Virginia already had some money of her own from her father’s estate, but it was a meaningful gesture on Caroline’s part to contribute to the support of her unmarried, unstable, creative niece. The financial security she helped to create insured that Virginia need never become dependent upon the good graces of male family members for her survival.
When Woolf further records that “my aunt’s legacy unveiled the sky to me, and substituted for the large and imposing figure of a gentleman, which Milton recommended for my perpetual adoration, a view of the open sky” (Room, 39), she hints at more than one level of what Caroline’s legacy meant to her. Obviously, Caroline’s money gave her financial security and independence from the domination of any larger-than-life “gentleman” playing god.

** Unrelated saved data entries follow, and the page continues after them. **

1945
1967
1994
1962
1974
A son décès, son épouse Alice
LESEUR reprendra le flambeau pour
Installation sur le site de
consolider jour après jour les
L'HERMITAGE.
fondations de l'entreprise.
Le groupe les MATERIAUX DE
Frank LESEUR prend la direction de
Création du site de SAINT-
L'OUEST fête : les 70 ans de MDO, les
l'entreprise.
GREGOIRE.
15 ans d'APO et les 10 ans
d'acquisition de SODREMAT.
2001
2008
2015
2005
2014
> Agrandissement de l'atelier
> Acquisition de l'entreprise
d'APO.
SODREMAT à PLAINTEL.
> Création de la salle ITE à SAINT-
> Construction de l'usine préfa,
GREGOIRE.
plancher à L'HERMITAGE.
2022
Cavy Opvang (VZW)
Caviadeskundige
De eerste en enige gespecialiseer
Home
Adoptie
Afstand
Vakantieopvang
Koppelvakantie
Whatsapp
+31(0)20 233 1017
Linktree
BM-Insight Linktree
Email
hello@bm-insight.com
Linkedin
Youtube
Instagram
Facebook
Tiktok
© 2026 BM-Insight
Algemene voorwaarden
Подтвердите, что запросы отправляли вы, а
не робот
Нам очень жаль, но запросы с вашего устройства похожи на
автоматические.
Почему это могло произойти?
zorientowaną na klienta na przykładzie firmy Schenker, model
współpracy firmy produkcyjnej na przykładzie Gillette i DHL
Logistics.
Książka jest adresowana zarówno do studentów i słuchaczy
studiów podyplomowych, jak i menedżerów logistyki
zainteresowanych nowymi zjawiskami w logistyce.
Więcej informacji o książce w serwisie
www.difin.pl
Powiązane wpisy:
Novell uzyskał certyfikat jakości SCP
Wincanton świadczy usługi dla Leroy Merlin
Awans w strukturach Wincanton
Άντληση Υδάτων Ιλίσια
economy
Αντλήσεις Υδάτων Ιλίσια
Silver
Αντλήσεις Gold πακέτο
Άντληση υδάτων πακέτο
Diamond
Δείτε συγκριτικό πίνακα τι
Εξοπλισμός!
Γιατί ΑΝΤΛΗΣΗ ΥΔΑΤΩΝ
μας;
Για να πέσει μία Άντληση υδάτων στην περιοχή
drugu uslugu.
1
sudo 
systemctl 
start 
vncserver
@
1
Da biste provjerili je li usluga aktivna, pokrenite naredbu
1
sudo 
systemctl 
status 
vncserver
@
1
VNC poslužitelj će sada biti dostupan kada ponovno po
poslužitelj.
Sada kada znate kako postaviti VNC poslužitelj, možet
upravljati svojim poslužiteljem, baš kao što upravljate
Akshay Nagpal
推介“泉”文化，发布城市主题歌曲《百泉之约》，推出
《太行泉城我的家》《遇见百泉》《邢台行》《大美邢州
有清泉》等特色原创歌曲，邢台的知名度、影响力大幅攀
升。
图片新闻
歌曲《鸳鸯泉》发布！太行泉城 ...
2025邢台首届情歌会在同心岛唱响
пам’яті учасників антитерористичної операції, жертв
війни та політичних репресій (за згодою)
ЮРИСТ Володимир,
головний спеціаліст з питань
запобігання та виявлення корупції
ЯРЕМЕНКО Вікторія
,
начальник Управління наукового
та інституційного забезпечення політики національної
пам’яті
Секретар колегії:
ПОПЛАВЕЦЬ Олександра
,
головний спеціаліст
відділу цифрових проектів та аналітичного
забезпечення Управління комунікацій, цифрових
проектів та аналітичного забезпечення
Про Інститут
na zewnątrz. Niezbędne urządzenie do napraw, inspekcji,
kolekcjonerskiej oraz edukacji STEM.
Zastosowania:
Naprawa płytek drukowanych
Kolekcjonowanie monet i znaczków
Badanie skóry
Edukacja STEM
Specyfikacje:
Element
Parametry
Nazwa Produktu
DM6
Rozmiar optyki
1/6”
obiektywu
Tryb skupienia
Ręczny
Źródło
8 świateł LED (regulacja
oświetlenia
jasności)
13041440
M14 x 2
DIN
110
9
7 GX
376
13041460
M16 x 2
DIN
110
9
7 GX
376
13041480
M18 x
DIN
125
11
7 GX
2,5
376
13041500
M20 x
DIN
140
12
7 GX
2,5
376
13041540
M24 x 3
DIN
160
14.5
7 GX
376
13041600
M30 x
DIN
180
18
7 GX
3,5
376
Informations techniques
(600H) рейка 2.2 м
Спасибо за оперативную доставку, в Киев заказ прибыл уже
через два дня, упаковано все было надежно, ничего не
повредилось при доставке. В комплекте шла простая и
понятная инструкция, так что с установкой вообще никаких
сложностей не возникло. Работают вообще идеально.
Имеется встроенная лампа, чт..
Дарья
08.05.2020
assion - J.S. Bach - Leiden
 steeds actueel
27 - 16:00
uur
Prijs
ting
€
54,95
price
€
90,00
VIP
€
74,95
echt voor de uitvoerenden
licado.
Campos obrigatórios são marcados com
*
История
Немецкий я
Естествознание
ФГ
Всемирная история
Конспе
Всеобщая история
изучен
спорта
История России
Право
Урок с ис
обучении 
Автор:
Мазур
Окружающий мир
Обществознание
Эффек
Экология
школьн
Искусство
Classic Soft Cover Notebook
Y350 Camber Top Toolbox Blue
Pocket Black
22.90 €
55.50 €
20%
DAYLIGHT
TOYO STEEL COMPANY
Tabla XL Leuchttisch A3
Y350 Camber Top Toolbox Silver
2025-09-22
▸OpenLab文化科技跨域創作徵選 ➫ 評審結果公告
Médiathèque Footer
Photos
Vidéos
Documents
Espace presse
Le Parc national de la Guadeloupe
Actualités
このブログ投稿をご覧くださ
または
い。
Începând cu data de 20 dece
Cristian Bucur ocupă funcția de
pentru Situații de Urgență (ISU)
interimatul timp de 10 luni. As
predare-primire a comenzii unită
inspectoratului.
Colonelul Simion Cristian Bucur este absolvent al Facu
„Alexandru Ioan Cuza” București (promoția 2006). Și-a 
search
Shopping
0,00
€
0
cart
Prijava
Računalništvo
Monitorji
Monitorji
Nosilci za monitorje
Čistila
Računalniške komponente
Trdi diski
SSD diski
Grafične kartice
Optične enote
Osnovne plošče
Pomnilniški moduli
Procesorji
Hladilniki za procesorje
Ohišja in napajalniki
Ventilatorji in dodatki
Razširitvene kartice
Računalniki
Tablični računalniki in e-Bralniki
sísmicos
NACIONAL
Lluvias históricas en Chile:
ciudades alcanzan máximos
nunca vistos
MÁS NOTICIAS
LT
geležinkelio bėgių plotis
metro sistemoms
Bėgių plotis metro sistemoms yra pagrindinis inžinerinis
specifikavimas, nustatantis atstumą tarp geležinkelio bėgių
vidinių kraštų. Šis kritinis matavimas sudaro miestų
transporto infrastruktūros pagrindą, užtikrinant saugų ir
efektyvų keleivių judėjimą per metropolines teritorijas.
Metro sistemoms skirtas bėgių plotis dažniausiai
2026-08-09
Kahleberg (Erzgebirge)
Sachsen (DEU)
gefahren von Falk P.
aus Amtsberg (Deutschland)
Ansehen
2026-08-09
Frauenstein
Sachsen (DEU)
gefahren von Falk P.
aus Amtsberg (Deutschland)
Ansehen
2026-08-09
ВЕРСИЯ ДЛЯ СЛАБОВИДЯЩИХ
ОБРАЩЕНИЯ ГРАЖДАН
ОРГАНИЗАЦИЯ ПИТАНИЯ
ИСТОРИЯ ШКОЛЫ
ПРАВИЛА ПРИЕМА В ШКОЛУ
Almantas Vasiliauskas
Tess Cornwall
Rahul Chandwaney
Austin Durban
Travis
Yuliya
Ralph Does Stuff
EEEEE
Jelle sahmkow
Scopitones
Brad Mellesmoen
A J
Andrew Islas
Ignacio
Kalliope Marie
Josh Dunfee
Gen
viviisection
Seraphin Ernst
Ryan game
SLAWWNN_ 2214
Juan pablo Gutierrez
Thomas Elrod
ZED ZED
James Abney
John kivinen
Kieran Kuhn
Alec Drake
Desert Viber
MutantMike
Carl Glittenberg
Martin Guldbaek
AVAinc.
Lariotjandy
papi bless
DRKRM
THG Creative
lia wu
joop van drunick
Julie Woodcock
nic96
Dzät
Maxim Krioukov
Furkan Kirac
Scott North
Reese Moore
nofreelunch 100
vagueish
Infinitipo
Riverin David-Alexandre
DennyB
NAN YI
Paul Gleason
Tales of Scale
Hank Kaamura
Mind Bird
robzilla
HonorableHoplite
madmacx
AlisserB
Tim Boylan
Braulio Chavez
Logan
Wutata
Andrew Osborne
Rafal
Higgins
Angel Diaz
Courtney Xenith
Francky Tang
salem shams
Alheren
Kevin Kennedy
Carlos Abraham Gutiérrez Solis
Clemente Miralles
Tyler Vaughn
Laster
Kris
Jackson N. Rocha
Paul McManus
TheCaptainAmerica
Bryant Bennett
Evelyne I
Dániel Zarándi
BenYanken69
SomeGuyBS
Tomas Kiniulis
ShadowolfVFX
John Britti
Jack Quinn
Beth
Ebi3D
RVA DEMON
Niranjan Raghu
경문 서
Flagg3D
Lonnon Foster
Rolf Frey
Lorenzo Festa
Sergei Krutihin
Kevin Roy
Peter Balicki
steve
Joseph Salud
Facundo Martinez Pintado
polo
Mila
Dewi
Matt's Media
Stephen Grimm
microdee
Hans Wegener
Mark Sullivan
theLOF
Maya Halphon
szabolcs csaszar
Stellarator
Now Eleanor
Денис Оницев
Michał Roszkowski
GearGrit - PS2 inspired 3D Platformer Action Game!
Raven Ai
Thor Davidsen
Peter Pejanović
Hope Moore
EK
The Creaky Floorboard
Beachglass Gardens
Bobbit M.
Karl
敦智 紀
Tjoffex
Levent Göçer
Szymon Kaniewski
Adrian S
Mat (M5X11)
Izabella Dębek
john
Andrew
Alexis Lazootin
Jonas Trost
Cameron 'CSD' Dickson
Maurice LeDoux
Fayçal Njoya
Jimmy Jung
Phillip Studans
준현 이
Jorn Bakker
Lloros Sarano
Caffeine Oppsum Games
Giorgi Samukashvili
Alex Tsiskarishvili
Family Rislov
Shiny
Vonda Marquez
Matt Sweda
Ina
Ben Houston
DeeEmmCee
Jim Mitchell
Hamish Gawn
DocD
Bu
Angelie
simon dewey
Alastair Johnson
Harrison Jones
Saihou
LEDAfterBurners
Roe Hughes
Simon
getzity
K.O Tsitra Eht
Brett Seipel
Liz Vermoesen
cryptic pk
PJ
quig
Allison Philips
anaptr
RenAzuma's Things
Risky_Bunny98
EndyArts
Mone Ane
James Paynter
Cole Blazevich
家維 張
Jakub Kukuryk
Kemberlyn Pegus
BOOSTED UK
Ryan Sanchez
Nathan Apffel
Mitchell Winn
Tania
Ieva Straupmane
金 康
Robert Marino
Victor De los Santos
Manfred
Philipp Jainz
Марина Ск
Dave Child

But, Caroline also gave another sky-opening legacy to Virginia. She gave her a sense of freedom from the power of patriarchy and showed her an open, feminine space where the “inner voice” is heeded rather than the priest’s or the father’s, and where a feminine silence held truth that was beyond any argument with words. Caroline Stephen’s “rational mysticism” gave Virginia Woolf a touchstone for understanding the mystical “moments of being” she had experienced since childhood. The model of a woman taking control of her own life and writing her own books with a view toward the greater good helped to give Woolf the confidence that she later expressed when she said “I feel that by writing I am doing what is far more necessary than anything else” (Moments, 73).
Note: While this paper is indebted to Marcus’ view of Caroline Stephen’s influence on Virginia Woolf, the reader should be warned that Marcus’ knowledge of Quakerism is limited and causes her to make a series of misleading statements about the Religious Society of Friends and their beliefs. In “Niece of a Nun” Marcus credits Caroline Stephen with the “single-handed revival of the almost extinct English Society of Friends” (15); claims that Caroline started “a movement to abolish ministers” (16) because she (Marcus) misunderstands Caroline’s explanation of the lack of paid ministers among silent meeting Friends; claims that silence “is a form of stern self-discipline in Quaker worship” (26); and assumes that there is a “Quaker practice of not mourning the dead” (33). She further says that Caroline wrote the lives of Quakers in the Dictionary of National Biography (15), a statement that can be easily refuted by simply consulting the authors’ index to those volumes.